Nice comment, thank you. And useful tip about J B Jackson.
This is very strange timing – I’m at an airport waiting to board for a workshop in Vienna on hapticality and texture. Before checking your blog out I *just* downloaded Frampton’s essay ‘Rappel a l’ordre’ from the collection Architecturally Speaking. The subtitle of this essay is: ‘The case for the tectonic’. Interesting how you place his upbringing into the frame – his father’s work encompassing the planning as well as the building, where _tekton_ in Greek is both…? It is an absolute coincidence that I just stumbled upon Frampton at the same time as this blog entry then; also I think there is much here to think about what the uptake of phenomenology has done in the past (Bloomer and Moore’s volume that you mention was one of those books that opened up an early portal into this area, for example), but I’d like to know more about the genealogy into what you’re identifying as a ‘critical phenomenology’ – I’ll have to read around your blog more and subscribe for new posts – that comment about Merleau-Ponty, that there’s nothing ‘immediate’ about bodily experience, might attest to this – that attending to early twentieth century findings at the crossover between psychology and art history is also potentially productive as a proto-phenomenology – e.g. Wolfflin?

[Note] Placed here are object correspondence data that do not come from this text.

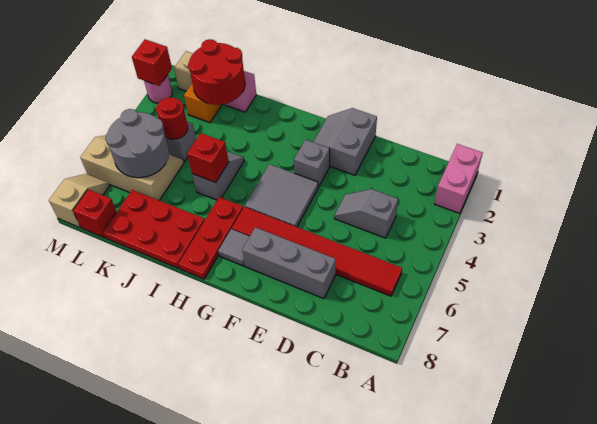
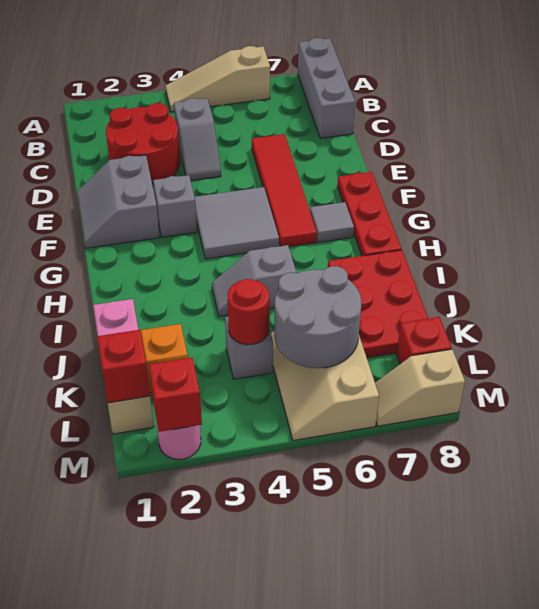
pink brick A1:A2 level 1 -> none
none -> tan slope A4:A6 level 1 top 6
red tile B6:G6 level 1 -> red tile D6:G6 level 1
grey brick D7:F7 level 1 -> grey brick A8:C8 level 1
grey slope E1:F2 level 1 top E -> grey slope E1:F2 level 1 top 2
red plate H6:H8 level 1 -> red plate F8:H8 level 1
red brick I5 level 2 -> red brick L1 level 2
red round brick J1:K2 level 2 -> red round brick C2:D3 level 1

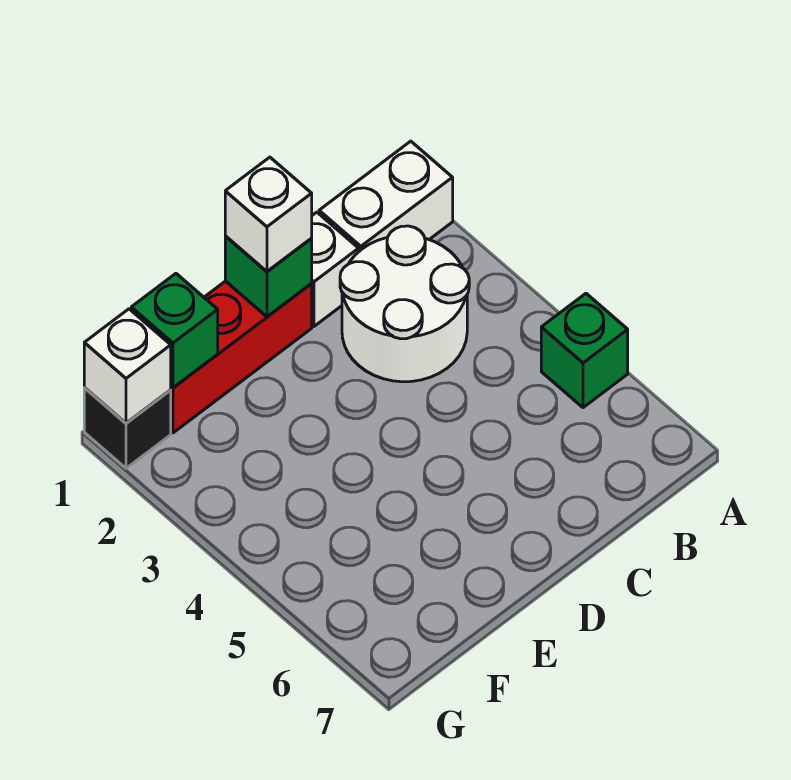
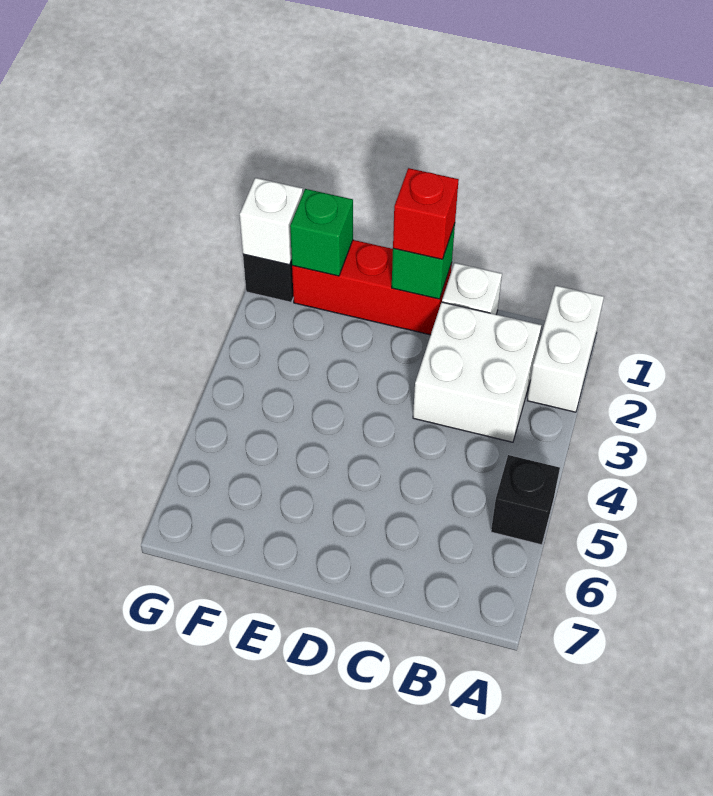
white brick A1:B1 level 1 -> white brick A1:A2 level 1
green brick A5 level 1 -> black brick A5 level 1
white round brick B2:C3 level 1 -> white brick B2:C3 level 1
white brick D1 level 3 -> red brick D1 level 3

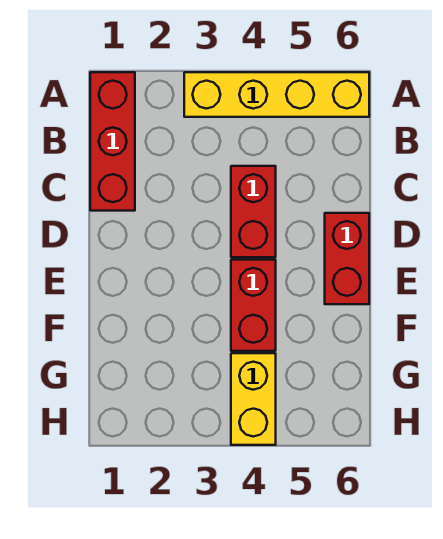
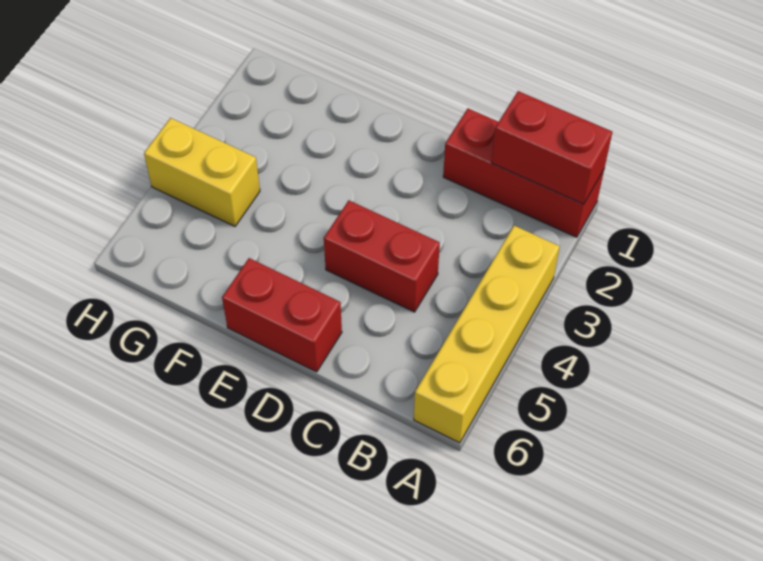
red brick E4:F4 level 1 -> red brick A1:B1 level 2

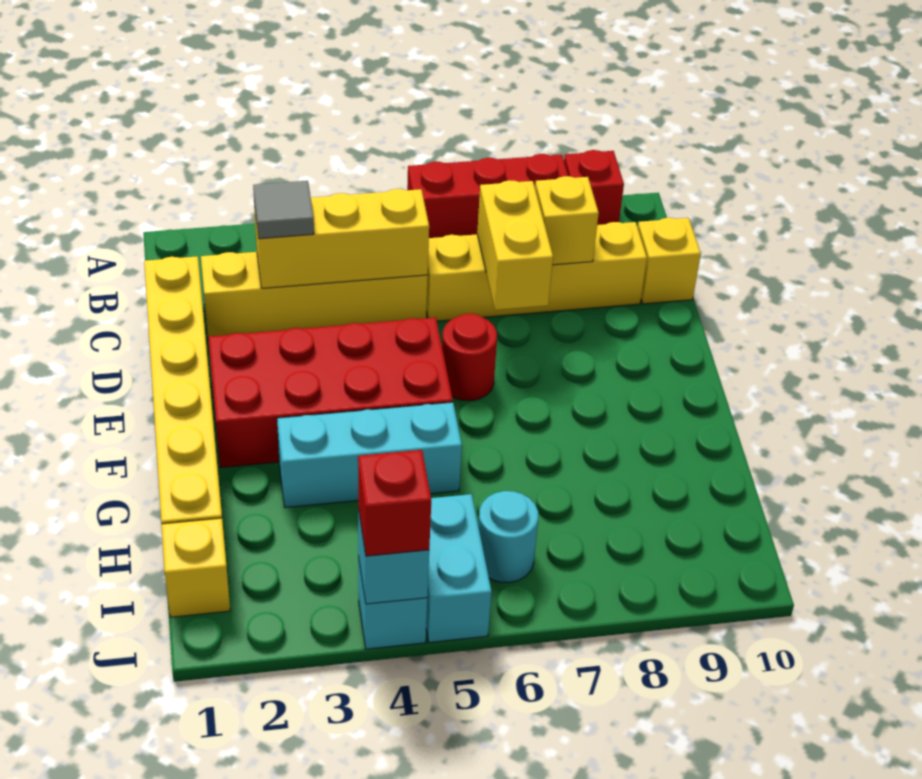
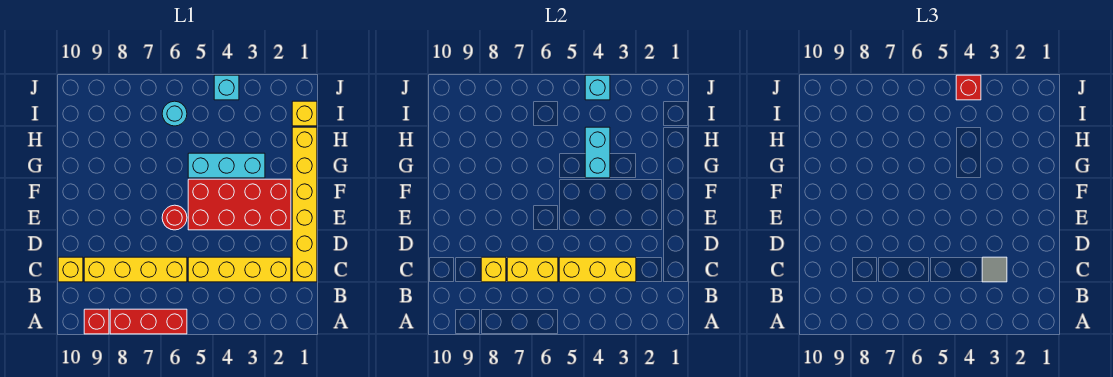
yellow brick C7:D7 level 2 -> yellow brick C6:C7 level 2
cyan brick I5:J5 level 1 -> cyan brick G4:H4 level 2

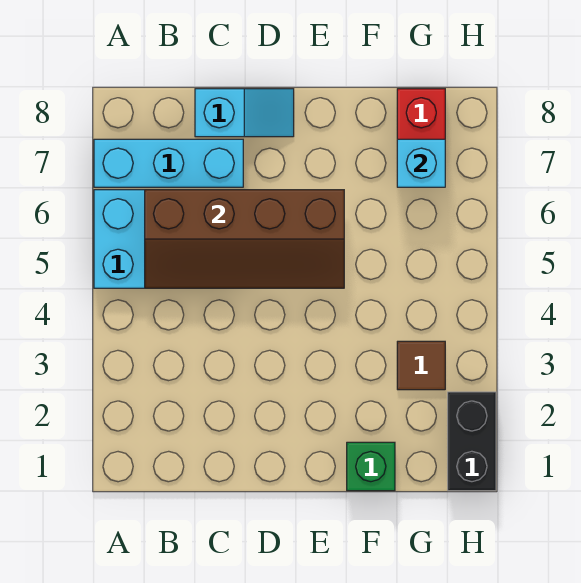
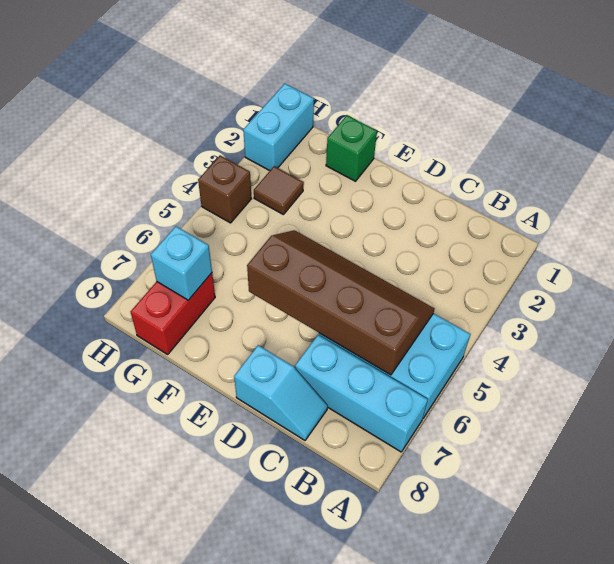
cyan slope C8:D8 level 1 top C -> cyan slope C8:D8 level 1 top D
black brick H1:H2 level 1 -> cyan brick H1:H2 level 1
none -> brown brick H4 level 1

Thanks a lot for your thoughtful comments. I am still working on building a more robust argument for what I’m calling ‘Critical Phenomenology’. As far as a genealogy goes, my starting point was to try and understand something of the debt owed by Bourdieu to Merleau-Ponty’s (and Husserl’s) notion of the habitus. The term itself I owe to John O’Neill’s book ‘The Communicative Body’, and the project overall also owes a lot to the social theories of Nick Crossley and Ian Burkitt.
I’d be interested to hear any other thoughts you might have.